I don't claim to have any special knowledge of the MTD subsystem, but I wonder if part of the problem with successfully writing the NAND memory involves choosing the proper block size for the device. Here is what I get if I "cat /proc/mtd":
$ cat /proc/mtd
dev: size erasesize name
mtd0: 00100000 00020000 "u-boot"
mtd1: 00400000 00020000 "uImage"
mtd2: 02000000 00020000 "rootfs"
mtd3: 0db00000 00020000 "data"
$
As you can see, the erase size (block size) of the NAND is rather large -- 0x20000 or 131072 bytes, or 256 512-byte blocks. 'dd' defaults to a 512-byte block.
I don't particularly want to mess with my NAND, but those of you who are might try using "dd bs=128K ...". If anyone does this, I'd be interested in hearing if it work, or changes things.

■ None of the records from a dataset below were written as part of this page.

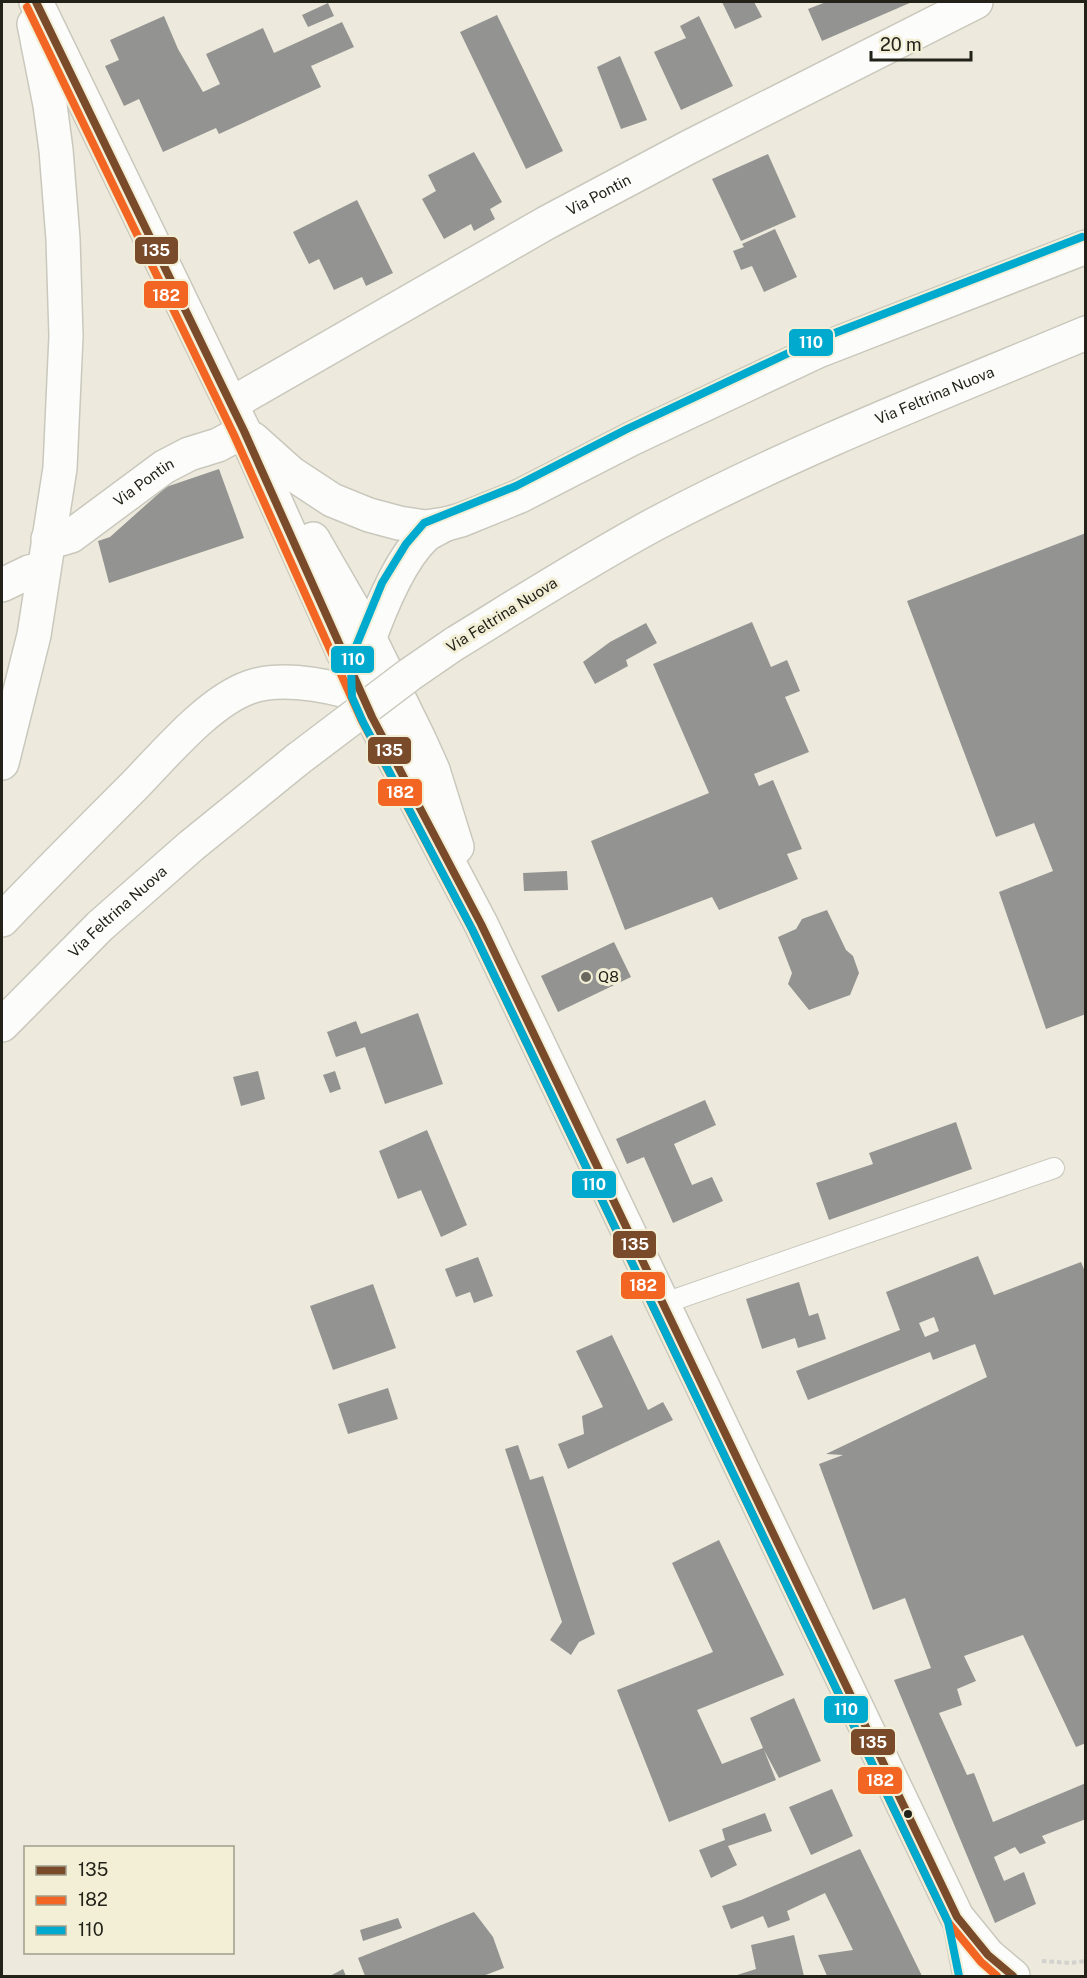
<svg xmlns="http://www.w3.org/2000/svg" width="1087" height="1978" viewBox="0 0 1087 1978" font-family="'Public Sans',sans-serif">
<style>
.building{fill:#939491;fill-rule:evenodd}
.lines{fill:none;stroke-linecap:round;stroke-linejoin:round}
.service-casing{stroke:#cac8bd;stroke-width:22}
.minor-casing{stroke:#cac8bd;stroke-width:36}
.primary-casing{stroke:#cac8bd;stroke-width:36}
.path{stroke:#d2d1cd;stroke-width:4;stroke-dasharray:4.5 3;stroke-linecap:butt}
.service{stroke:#fcfcfa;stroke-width:20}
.minor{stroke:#fcfcfa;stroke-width:33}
.primary{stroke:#fcfcfa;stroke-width:33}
.primary-bridge-casing{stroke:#cac8bd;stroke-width:36;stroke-linecap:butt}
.primary-bridge{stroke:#fcfcfa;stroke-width:33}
.bus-1-casing{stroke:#f3efd7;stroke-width:12}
.bus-2-casing{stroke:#f3efd7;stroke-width:12}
.bus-3-casing{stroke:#f3efd7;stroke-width:12}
.bus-1{stroke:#7a4b2a;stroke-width:8}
.bus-2{stroke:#f26522;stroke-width:8}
.bus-3{stroke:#00a9ce;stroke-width:8}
.poi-dot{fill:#6a685e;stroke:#f3efd7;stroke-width:2}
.bus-dot{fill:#232219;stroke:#f3efd7;stroke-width:2}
.labels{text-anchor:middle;stroke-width:6;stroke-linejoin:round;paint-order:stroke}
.street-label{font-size:15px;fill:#232219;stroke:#f3efd7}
.poi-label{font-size:15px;fill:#232219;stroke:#f3efd7;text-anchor:start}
.line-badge{stroke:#f3efd7;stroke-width:2}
.badge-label{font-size:16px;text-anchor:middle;font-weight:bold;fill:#fff}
</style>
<rect width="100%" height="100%" fill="#edeadd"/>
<g class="building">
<polygon points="722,2 754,2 762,17 735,29"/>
<polygon points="826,2 912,2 822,41 808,9"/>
<polygon points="328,3 334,16 308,27 302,15"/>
<polygon points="497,15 563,151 526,169 460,32"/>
<polygon points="164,16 178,49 203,92 220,84 206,54 263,28 274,53 342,22 354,47 311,66 321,87 219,134 216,128 163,152 139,99 124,106 105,66 119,60 110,40"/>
<polygon points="699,16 733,86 681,110 654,52 686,38 680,26"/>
<polygon points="620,56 647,120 621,129 597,67"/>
<polygon points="474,152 502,202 490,209 495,219 474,231 471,224 444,239 422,199 436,191 428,175"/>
<polygon points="768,154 796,217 741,241 712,179"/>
<polygon points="357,200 393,273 366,286 362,277 334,290 319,259 309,264 293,232"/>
<polygon points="775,229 797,277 764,292 752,266 741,270 733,251 744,247 742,244"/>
<polygon points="219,469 244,538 109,583 98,541 110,537 166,487"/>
<polygon points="1086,533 1086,1014 1046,1029 999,892 1053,871 1034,823 996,837 907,601"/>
<polygon points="752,622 771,667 787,660 800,691 785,697 809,752 754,774 759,786 773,780 802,849 787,854 798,879 719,910 712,897 625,930 591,841 709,793 653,664"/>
<polygon points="646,623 657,643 626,660 628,666 595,684 583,662 610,642"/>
<polygon points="567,871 568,890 524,891 523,873"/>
<polygon points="827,910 846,950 853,956 859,973 850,995 809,1010 788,984 792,973 778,937 796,929 802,919"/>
<polygon points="614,942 631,977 558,1012 541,976"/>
<polygon points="418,1013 443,1084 385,1104 365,1047 336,1057 327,1032 356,1021 361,1034"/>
<polygon points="258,1071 265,1099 241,1106 233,1077"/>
<polygon points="335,1071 341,1089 330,1093 323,1075"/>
<polygon points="705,1100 716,1125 674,1144 692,1185 712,1177 723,1201 673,1223 644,1157 627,1164 616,1139"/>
<polygon points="956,1122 972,1169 829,1220 816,1183 873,1164 869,1153"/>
<polygon points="427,1130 467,1225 441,1237 421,1190 398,1199 379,1151"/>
<path d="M978,1256L994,1295L1081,1262L1086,1274V1743L1076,1747L1023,1635L964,1656L976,1681L957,1689L962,1705L939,1713L967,1775L974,1773L993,1822L1086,1783V1819L1042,1836L1046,1843L1020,1854L1015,1847L994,1857L1004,1881L1024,1872L1036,1904L995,1923L894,1680L931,1668L905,1598L873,1610L819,1464L843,1455L826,1454L987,1377L975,1344L933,1360L930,1352L808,1400L796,1371L900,1330L886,1292ZM934,1317L939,1331L925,1337L919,1323Z"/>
<polygon points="478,1257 493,1296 474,1303 470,1292 456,1297 445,1269"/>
<polygon points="799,1282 809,1316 818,1313 826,1339 798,1348 795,1338 762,1349 746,1299"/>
<polygon points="373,1284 396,1348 333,1370 310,1306"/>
<polygon points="612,1335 648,1410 663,1402 673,1420 568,1469 558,1444 584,1434 582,1416 603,1407 576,1351"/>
<polygon points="388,1388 398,1419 348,1434 338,1404"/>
<polygon points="518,1445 530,1480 543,1476 595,1634 579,1642 571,1655 550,1640 562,1622 505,1449"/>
<polygon points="719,1540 784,1675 697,1710 722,1764 763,1748 750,1718 794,1698 821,1761 779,1778 764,1750 776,1780 669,1822 617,1690 713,1652 672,1563"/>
<polygon points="832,1789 853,1836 811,1855 789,1807"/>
<polygon points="765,1813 772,1831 728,1846 737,1865 711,1878 699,1850 725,1840 722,1829"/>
<polygon points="860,1849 922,1976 827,1976 818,1955 853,1950 825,1893 787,1911 790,1920 768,1928 763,1916 731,1929 722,1906 741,1900"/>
<polygon points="474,1912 493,1937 504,1968 483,1976 365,1976 358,1958"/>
<polygon points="398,1918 402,1928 363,1941 360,1930"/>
<polygon points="794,1935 804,1976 734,1976 756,1969 751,1945"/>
<polygon points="343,1969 346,1976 330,1976"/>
</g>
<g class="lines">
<g class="service-casing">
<polyline id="service" points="662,1304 1054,1168"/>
</g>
<g class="minor-casing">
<g id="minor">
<path id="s1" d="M231,404L546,223L689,147L976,2"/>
<path id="s2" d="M48,539H61L71,536L164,467L189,454L218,445L244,431"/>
<polyline points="2,585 29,572 43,569"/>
</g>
</g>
<g class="primary-casing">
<g id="primary">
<polyline points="36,2 244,431 372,717 481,924 957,1917 988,1955 1013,1976"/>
<polyline points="253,439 291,473 332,500 369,515 399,523 425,527 446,524 461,520 520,496 631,439 818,351 1086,247"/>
<polyline points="313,539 365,629 420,741 433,770 457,847"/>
<path id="s3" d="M454,644C521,603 588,560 657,523C795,450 942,393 1086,333"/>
<path d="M364,654C376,619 398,561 425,536C431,531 439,528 446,524"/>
<polyline points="2,763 34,635 60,468 66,336 63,239 56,150 50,105 34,24"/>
<path d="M2,920C44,876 87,833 130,790C162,758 207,702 250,687C284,675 342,687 374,701"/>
<path id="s4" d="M2,1025L100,926L191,846L298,759"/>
<polyline points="960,1922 970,1976"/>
</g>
</g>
<polyline class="path" points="1042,1961 1070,1963 1086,1961"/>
<use href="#service" class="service"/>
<use href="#minor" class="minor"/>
<use href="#primary" class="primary"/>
<g class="primary-bridge-casing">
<polyline id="primary-bridge" points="298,759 409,675 454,644"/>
</g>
<use href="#primary-bridge" class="primary-bridge"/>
<g class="bus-1-casing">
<polyline id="bus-1" points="36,2 244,431 372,717 481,924 957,1917 988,1955 1013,1976"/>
</g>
<g class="bus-2-casing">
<polyline id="bus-2" points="27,7 234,435 362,721 472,929 948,1922 981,1962 997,1976"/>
</g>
<g class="bus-3-casing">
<polyline id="bus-3" points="959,1976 948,1922 472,929 363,722 352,697 351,668 354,651 382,583 406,544 424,523 516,486 627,429 814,341 1082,237"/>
</g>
<use href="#bus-1" class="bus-1"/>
<use href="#bus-2" class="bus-2"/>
<use href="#bus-3" class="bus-3"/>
</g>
<circle class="poi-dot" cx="586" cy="977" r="6"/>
<circle class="bus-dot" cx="908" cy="1814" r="5"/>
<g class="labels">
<g class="street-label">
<text dy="5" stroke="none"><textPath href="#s1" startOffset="423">Via Pontin</textPath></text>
<text dy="5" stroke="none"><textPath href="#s3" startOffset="542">Via Feltrina Nuova</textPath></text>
<text dy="5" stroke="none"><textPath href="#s2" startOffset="114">Via Pontin</textPath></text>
<text transform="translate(502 615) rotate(-32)" y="5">Via Feltrina Nuova</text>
<text dy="5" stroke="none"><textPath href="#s4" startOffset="162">Via Feltrina Nuova</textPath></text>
</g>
<g class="poi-label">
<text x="598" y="982">Q8</text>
</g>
</g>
<g class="line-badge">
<rect x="134" y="236" width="45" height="29" rx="6" fill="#7a4b2a"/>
<rect x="143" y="280" width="46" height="29" rx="6" fill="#f26522"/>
<rect x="788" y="328" width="46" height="29" rx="6" fill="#00a9ce"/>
<rect x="330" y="645" width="45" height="29" rx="6" fill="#00a9ce"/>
<rect x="367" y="736" width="45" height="29" rx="6" fill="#7a4b2a"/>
<rect x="377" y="778" width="46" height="29" rx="6" fill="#f26522"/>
<rect x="571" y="1170" width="46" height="29" rx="6" fill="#00a9ce"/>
<rect x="612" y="1230" width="45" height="29" rx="6" fill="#7a4b2a"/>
<rect x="620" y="1271" width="46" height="29" rx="6" fill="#f26522"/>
<rect x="823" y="1695" width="46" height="29" rx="6" fill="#00a9ce"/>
<rect x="850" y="1728" width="46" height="28" rx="6" fill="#7a4b2a"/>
<rect x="857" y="1766" width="46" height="29" rx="6" fill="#f26522"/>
</g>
<g class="badge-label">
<text x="156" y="256">135</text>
<text x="166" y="301">182</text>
<text x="811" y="348">110</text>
<text x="353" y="665">110</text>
<text x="389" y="756">135</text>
<text x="400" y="798">182</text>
<text x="594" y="1190">110</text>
<text x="635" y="1250">135</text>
<text x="643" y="1291">182</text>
<text x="846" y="1715">110</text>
<text x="873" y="1748">135</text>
<text x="880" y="1786">182</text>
</g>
<rect width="1087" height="1978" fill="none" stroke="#232219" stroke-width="6"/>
<rect x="24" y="1846" width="210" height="108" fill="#f3efd7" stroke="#a09d8b" stroke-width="1.5"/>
<rect x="36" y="1866" width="30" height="9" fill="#7a4b2a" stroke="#a09d8b" stroke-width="1.5"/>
<text x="78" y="1876" font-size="18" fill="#232219">135</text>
<rect x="36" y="1896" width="30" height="9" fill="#f26522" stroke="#a09d8b" stroke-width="1.5"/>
<text x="78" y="1906" font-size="18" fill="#232219">182</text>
<rect x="36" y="1926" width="30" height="9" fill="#00a9ce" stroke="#a09d8b" stroke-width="1.5"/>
<text x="78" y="1936" font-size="18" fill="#232219">110</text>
<path d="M871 51v9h100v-9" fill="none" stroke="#232219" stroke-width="3"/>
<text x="880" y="51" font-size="18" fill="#232219" stroke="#f3efd7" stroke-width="4.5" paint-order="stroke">20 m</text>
</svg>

The other inherent problem with 'dd' is that its behavior upon encountering an error does not work well with NAND. My understanding is that NAND errors are to be expected, and when they are encountered, that block is skipped and the contents written to the next good block. But, 'dd' doesn't do this, and as far as I know, it has no way to deal with NAND write errors appropriately. Thus, it is a poor tool for this task.
Again, I have no special knowledge of how the MTD subsystem is implemented in practice, so this may not be the problem at all. Perhaps the subsystem handles 512-byte writes. Perhaps it silently handles NAND block errors. It would be nice is someone who knew would answer us here. This is where I'd start looking, though, if I were trying to investigate this problem.